Saved data entries
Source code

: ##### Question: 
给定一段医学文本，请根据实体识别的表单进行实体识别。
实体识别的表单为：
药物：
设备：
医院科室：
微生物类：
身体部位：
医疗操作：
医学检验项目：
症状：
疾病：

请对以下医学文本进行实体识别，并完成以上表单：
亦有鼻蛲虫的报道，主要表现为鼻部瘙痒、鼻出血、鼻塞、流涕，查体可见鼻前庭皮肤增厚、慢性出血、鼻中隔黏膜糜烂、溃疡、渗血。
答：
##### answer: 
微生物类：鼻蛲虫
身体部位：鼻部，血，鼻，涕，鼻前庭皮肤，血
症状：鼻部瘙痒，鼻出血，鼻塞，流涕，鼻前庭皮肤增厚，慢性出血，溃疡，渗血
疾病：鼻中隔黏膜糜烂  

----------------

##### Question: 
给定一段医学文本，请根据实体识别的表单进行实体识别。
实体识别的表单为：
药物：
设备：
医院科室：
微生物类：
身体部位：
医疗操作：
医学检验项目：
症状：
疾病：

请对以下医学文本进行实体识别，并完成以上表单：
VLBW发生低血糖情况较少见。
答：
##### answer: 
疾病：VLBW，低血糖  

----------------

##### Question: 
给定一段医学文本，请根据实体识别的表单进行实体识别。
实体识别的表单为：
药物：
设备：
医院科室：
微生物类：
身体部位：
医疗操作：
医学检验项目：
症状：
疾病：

» WHAT YOU NEED TO DO
Only the number is wanted: how many lines of the data contain the word "鼻中隔黏膜糜烂"?

» ANSWER TO THIS EXERCISE
2